WHAT TO DO:
[a] According to the transcript about the Ark Encounter billboard dispute, who is the president of Tri-State Freethinker?
[b] Carry on the transcript about the Ark Encounter billboard dispute from its final line.

Two billboard companies
have refused to display
an advertisement
by an atheist group
to protest the Ark Encounter
amusement park in Kentucky.
Tri-State Freethinker,
the president, Jim Helton,
welcome
to "The Bill Cunningham Show."
Thanks for having me on.
Now, why do you say
genocide and incest
somehow is part of the ark?
I don't know how else
to describe it.
In the story of Noah's ark,
God drowns everybody.
Now, some Christians will say
that people are wicked,
but he drowns everybody,
even the innocent:
women, children,
bunny rabbits, everybody.
That is textbook genocide.
I see no other way
to describe it.
And then he repopulates
the Earth through incest
for the second time.
- We find this highly immoral.
- What do you mean, incest?
If you only have one family,
the only way to repopulate
is having sex
within that family.
They could've had
some other family
on top of the mountains
somewhere.
Noah's family and his kids,
that was it.
And keep in mind, Adam and Eve
was through incest, too,
to populate the Earth
for the first time,
so this is the second story
of incest.
And if you go
to Ken Ham's Creation Museum,
he says, "Incest is okay
because God said so."
Well, if God says okay,
it's okay.

MATERIAL SUPPLIED:
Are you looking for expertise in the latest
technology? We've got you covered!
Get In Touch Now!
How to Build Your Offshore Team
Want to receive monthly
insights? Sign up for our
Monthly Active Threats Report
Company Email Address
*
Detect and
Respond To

...

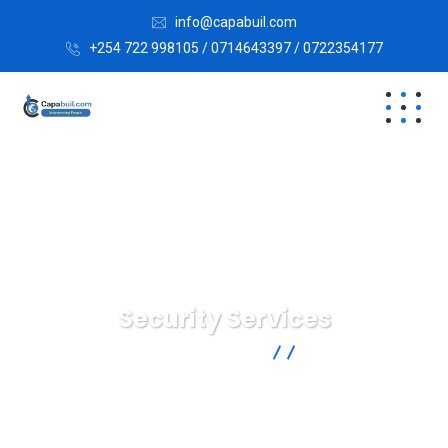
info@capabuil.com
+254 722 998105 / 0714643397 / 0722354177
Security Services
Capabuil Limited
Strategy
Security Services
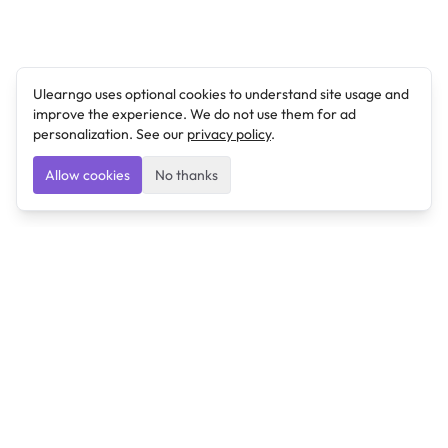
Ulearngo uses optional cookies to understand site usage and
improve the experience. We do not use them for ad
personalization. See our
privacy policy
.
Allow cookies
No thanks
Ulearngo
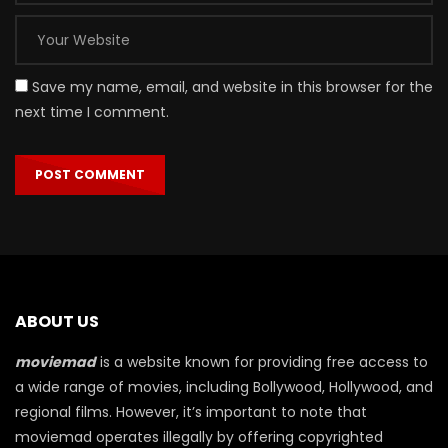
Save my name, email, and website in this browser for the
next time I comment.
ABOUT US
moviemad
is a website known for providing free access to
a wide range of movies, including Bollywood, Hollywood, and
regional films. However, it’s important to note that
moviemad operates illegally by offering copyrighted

ANSWERS BELOW:
[a] Jim Helton.

[b]
No! Killing people
and incest is not okay.
Well, what are you
gonna do about this?
You have two companies,
Event Advertising and Lamar,
that said, "Nah, bubba, nah."
What do you do now?
We went...
a mobile billboard company
reached out to us and said,
"We'll put it up,"
but then recently,
with all the press it's gotten,
he backed out for fear
of his personal safety.
He did not feel safe
driving it around.
So we have $10,000,
and we cannot find a company
in the state of Kentucky
or Cincinnati
willing to take our money.
Have you confronted
Ken Ham on this?
Ken Ham has... we have had
a back-and-forth
through Twitter.
He has personally called me out
a half-dozen times on Twitter
this morning alone.
He has blogged about us
several times.
So the reason
we call this out is,
it doesn't stop here.
It seeps into our politics.
It seeps into our lawmaking,
and that's why we make a stand.
Well, you're a heathen
that's gonna burn in hell,
and if that's the case,
I will say a prayer
to get you out.
If you're lucky,
you'll end up in purgatory,
in which case, I can help you.
If you're in hell,
you're beyond my reach.
Then I'll be in good company.
There'll be a lot of...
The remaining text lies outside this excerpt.